Let’s toast humanist activist Denis Cobell
From Speakers’ Corner to President of the National Secular Society, Denis Cobell, has been a leading humanist figure since the 1960s.
Writer, editor, speaker, Humanist ceremonies officiant and chaplain, his contributions are legion, and on October 16 members of the South East London Humanist Group (SELHuG) will celebrate his 40 years as Honorary Secretary of the group. Everyone is welcome, and there will be cake at the event, which takes place at Catford Constitutional Club, Catford Broadway, London SE6 4SP, starting at 7.30 pm.
Cobell was born in 1938 into a strict evangelical family in Hove; his father was a lay preacher. In his late teens, he spent time at Hove Public Library reading a variety of books including works by Bertrand Russell, who he was to meet at his North Wales home in 1959.

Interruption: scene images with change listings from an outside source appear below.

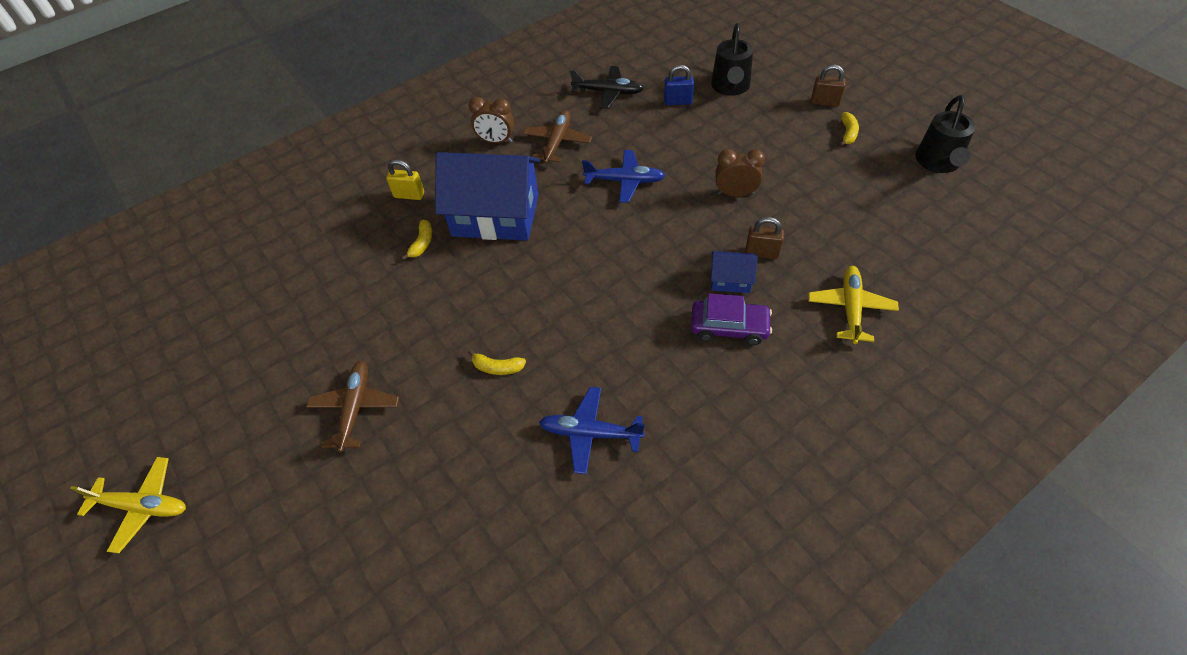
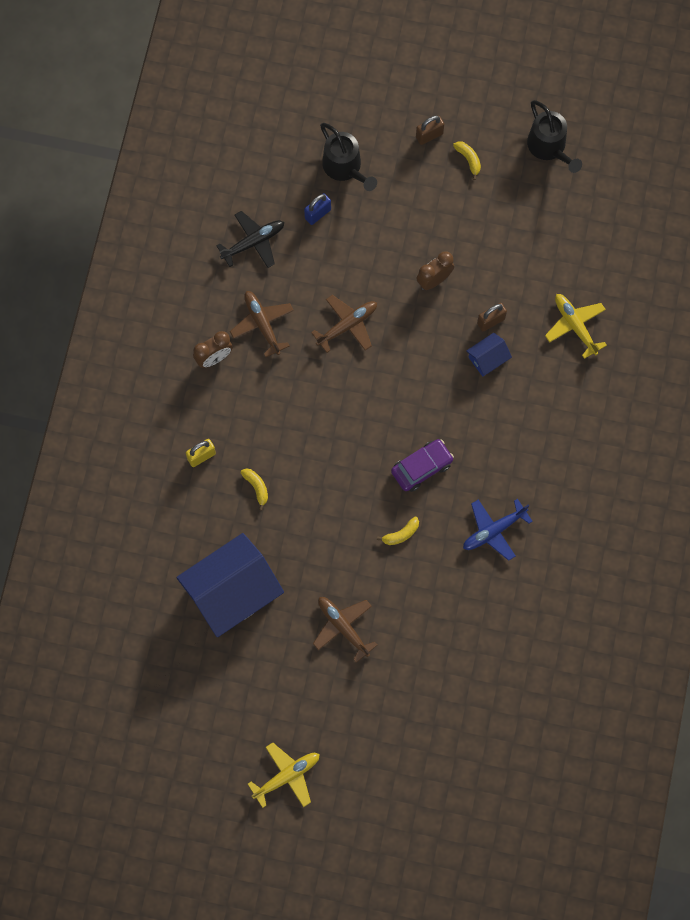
camera: 45 degrees left, 20 degrees up
blue house [435,152,540,241] -> blue house moved to [176,533,284,637]
blue plane [582,150,666,203] -> brown plane [311,295,377,353]
purple car [691,293,772,345] -> purple car moved to [391,439,454,492]

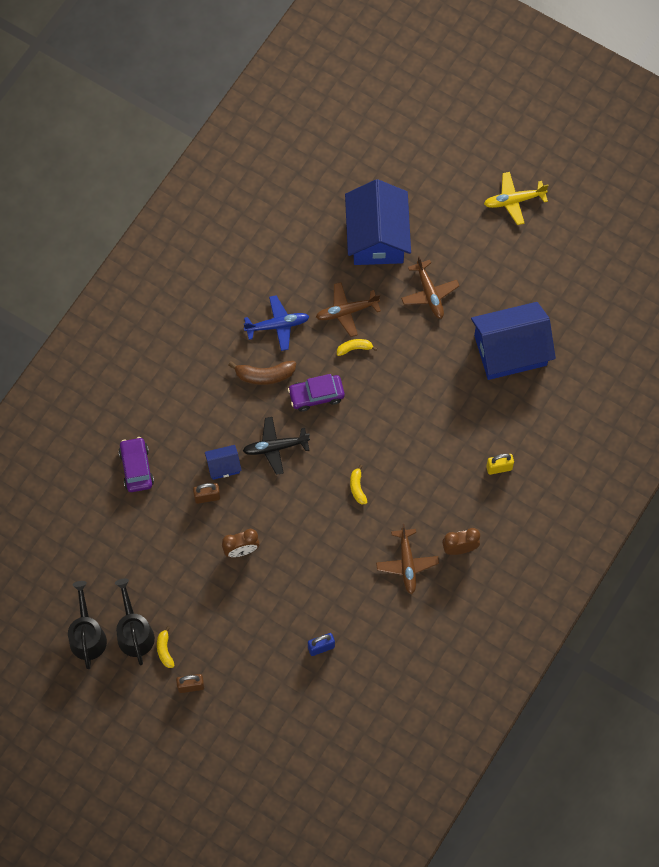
camera: 160 degrees left, 5 degrees down
black plane [216,211,284,268] -> black plane moved to [243,417,310,475]
yellow banana [240,469,268,511] -> yellow banana moved to [350,465,367,504]
brown plane [311,295,377,353] -> brown plane moved to [316,282,381,337]
black watering can [320,123,377,191] -> black watering can moved to [115,578,155,665]
yellow plane [545,294,607,359] -> purple car [118,437,154,492]
none -> brown banana [229,361,296,385]
none -> blue house [345,179,411,265]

Cobell started writing for secular humanist and socialist publications from the late 1950s and also spoke at Speakers’ Corner in Hyde Park during the 1960s and 1970s. He co-edited the Hyde Park Socialist quarterly paper from 1968 to 1984, and was a regular contributor to the Freethinker.

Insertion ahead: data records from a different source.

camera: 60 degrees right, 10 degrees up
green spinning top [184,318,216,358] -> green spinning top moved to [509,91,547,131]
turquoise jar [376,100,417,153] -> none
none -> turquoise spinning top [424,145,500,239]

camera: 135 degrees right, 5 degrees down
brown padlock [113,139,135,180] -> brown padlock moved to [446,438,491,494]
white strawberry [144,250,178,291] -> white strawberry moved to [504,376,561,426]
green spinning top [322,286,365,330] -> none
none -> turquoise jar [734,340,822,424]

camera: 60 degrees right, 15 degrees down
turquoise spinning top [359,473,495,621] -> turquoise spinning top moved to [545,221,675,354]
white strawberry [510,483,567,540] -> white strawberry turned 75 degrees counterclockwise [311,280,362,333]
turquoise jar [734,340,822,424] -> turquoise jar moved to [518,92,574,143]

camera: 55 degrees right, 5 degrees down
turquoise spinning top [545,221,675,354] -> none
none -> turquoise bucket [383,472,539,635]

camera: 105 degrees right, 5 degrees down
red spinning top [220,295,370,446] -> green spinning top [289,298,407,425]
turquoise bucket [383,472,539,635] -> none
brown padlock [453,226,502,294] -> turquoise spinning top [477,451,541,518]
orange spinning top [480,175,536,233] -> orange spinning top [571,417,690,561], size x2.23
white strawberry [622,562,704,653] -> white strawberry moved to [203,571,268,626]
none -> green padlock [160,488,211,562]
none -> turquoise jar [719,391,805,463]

In 1998, when he was President of the National Secular Society, Cobell became embroiled in a row after he was appointed chaplain for the Labour-run borough of Lewisham. The appointment, according to the BBC, immediately drew fire from the Catholic Church, which described it as “offensive”.
Father Kieran Conry, a Catholic Church spokesman, said:
This sends out completely the wrong message to people – especially if they are going to call him chaplain.
I might not believe in God but I am very honoured to accept the post. I don’t know what the fuss is about.
A spokesman for the council defended the appointment. He said:
The chaplain provides a strong moral framework. We have Hindus, Sikhs, Muslims, Christians and non-believers in the borough and we have had no complaints about Mr Cobell so far.
A spokeswoman for the Association for London Government said it was an unusual appointment.
I would have thought believing in God was a prerequisite. The chaplain is basically spiritual adviser to the mayor.
Cobell is a pacifist and is currently Chair of the Right to Refuse to Kill (RKK) Group for recognition of conscientious objectors. He was a signatory to the “Manifesto of the Third Camp Against US Militarism and Islamic Terrorism“.
I first got to know Denis when I became a member of the National Secular Society in the 1970s, and later served on its Council of Management. On January 9, 1997, he conducted a humanist funeral for my late partner of 21 years, Brian Parry, at Golders Green Crematorium in London.